- ABOUT THIS TASK: Can you transcribe every line of the records below word for word, leaving out the pictures?

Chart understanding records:
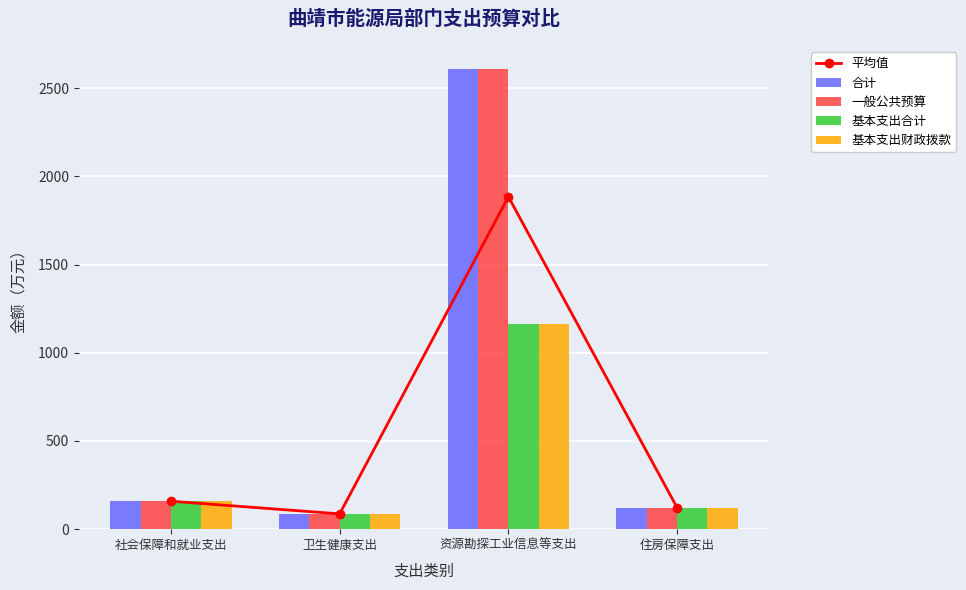

Reading left to right, transcribe all the data shown in this chart.

平均值: 社会保障和就业支出=158.5	卫生健康支出=86.8	资源勘探工业信息等支出=1885.0	住房保障支出=121.6
合计: 社会保障和就业支出=158.5	卫生健康支出=86.8	资源勘探工业信息等支出=2608.7	住房保障支出=121.6
一般公共预算: 社会保障和就业支出=158.5	卫生健康支出=86.8	资源勘探工业信息等支出=2608.7	住房保障支出=121.6
基本支出合计: 社会保障和就业支出=158.5	卫生健康支出=86.8	资源勘探工业信息等支出=1161.3	住房保障支出=121.6
基本支出财政拨款: 社会保障和就业支出=158.5	卫生健康支出=86.8	资源勘探工业信息等支出=1161.3	住房保障支出=121.6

- TASK OUTPUT:
Reading left to right, transcribe all the data shown in this chart.

平均值: 社会保障和就业支出=158.5	卫生健康支出=86.8	资源勘探工业信息等支出=1885.0	住房保障支出=121.6
合计: 社会保障和就业支出=158.5	卫生健康支出=86.8	资源勘探工业信息等支出=2608.7	住房保障支出=121.6
一般公共预算: 社会保障和就业支出=158.5	卫生健康支出=86.8	资源勘探工业信息等支出=2608.7	住房保障支出=121.6
基本支出合计: 社会保障和就业支出=158.5	卫生健康支出=86.8	资源勘探工业信息等支出=1161.3	住房保障支出=121.6
基本支出财政拨款: 社会保障和就业支出=158.5	卫生健康支出=86.8	资源勘探工业信息等支出=1161.3	住房保障支出=121.6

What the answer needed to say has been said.